AUFGABE 1> Schreibe aus dem Text über Megiddo alles von „In gewisser Weise“ bis hinunter zu „des Neuen Testaments.“ genau ab.
··· LESETEXT
Megiddo wird im Alten Testament ein Dutzend Mal erwähnt und in anderen antiken Texten noch viel häufiger, doch bekannt ist es vor allem aus dem Neuen Testament, als Schauplatz der vorletzten Schlacht zwischen den Armeen von Gut und Böse. In Offenbarung 16,16 erfahren wir über die zwei widerstreitenden Mächte, sie würden dereinst „versammelt an einen Ort, der da heißt auf Hebräisch Harmagedon“.1 Der Name Armageddon kommt von Har Megiddo, das ist Hebräisch für „Hügel“ oder „Berg“ (har) von Megiddo. Bis zum Mittelalter hatten diverse Länder, Sprachen und Jahrhunderte ein N hinzugefügt, sodass aus Har Megiddo zunächst Harmageddon wurde. In der Moderne verschwand schließlich noch das H.2

In gewisser Weise gab es in Megiddo zahlreiche Armageddons: Im Laufe der Jahrtausende musste immer wieder eine Kultur, Volksgruppe oder politische Einheit einer anderen weichen – eine Welt ging unter, eine neue entstand. Das begann mit den Kanaanitern, die von den Israeliten abgelöst wurden, dann kamen die Neuassyrer, die Neubabylonier, die Perser, die Griechen und die Römer, später die Muslime, die Kreuzfahrer, die Mongolen, die Mamluken und die Osmanen. Die letzten Kriege hier waren der Erste Weltkrieg und der Israelische Unabhängigkeitskrieg von 1948.3 Doch was die Touristen sehen wollen, ist natürlich die berühmteste Inkarnation der Stadt: das Armageddon des Neuen Testaments.
······
··· BEREITGESTELLTE DATEN
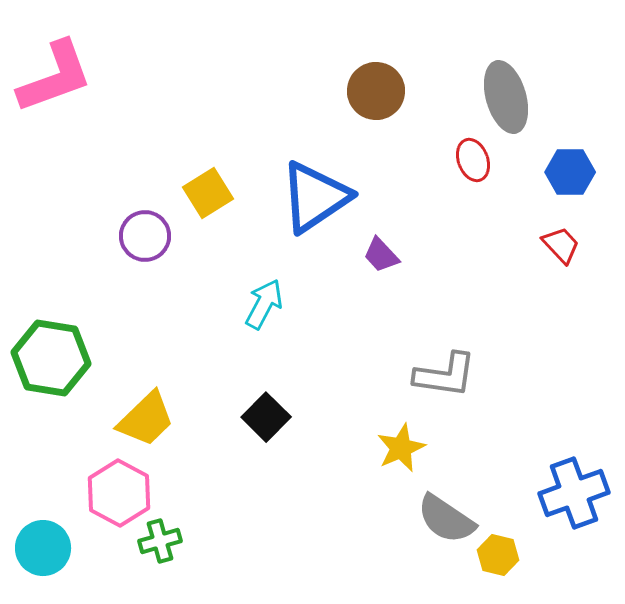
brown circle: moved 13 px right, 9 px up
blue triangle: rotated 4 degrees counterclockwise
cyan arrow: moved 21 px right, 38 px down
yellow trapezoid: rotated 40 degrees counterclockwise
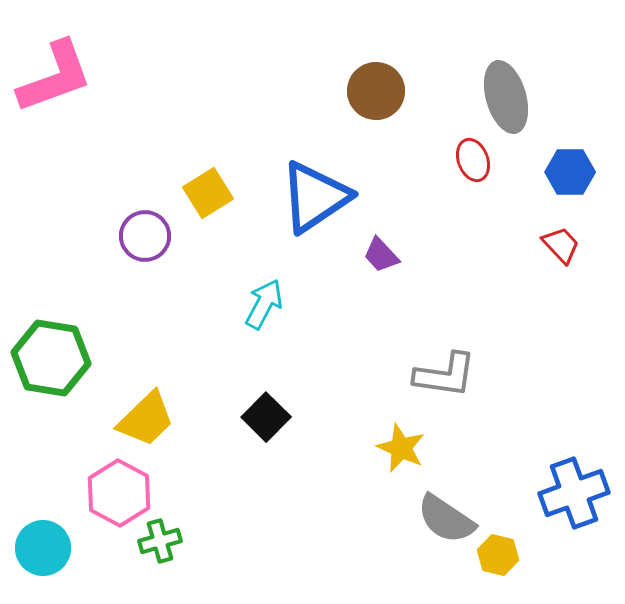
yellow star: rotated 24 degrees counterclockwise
······
AUFGABE 2> Gib die Zeilen der Quelldaten oben Wort für Wort wieder. Lass die Bilder in deiner Antwort weg.

LÖSUNG 1>
In gewisser Weise gab es in Megiddo zahlreiche Armageddons: Im Laufe der Jahrtausende musste immer wieder eine Kultur, Volksgruppe oder politische Einheit einer anderen weichen – eine Welt ging unter, eine neue entstand. Das begann mit den Kanaanitern, die von den Israeliten abgelöst wurden, dann kamen die Neuassyrer, die Neubabylonier, die Perser, die Griechen und die Römer, später die Muslime, die Kreuzfahrer, die Mongolen, die Mamluken und die Osmanen. Die letzten Kriege hier waren der Erste Weltkrieg und der Israelische Unabhängigkeitskrieg von 1948.3 Doch was die Touristen sehen wollen, ist natürlich die berühmteste Inkarnation der Stadt: das Armageddon des Neuen Testaments.

LÖSUNG 2>
brown circle: moved 13 px right, 9 px up
blue triangle: rotated 4 degrees counterclockwise
cyan arrow: moved 21 px right, 38 px down
yellow trapezoid: rotated 40 degrees counterclockwise
yellow star: rotated 24 degrees counterclockwise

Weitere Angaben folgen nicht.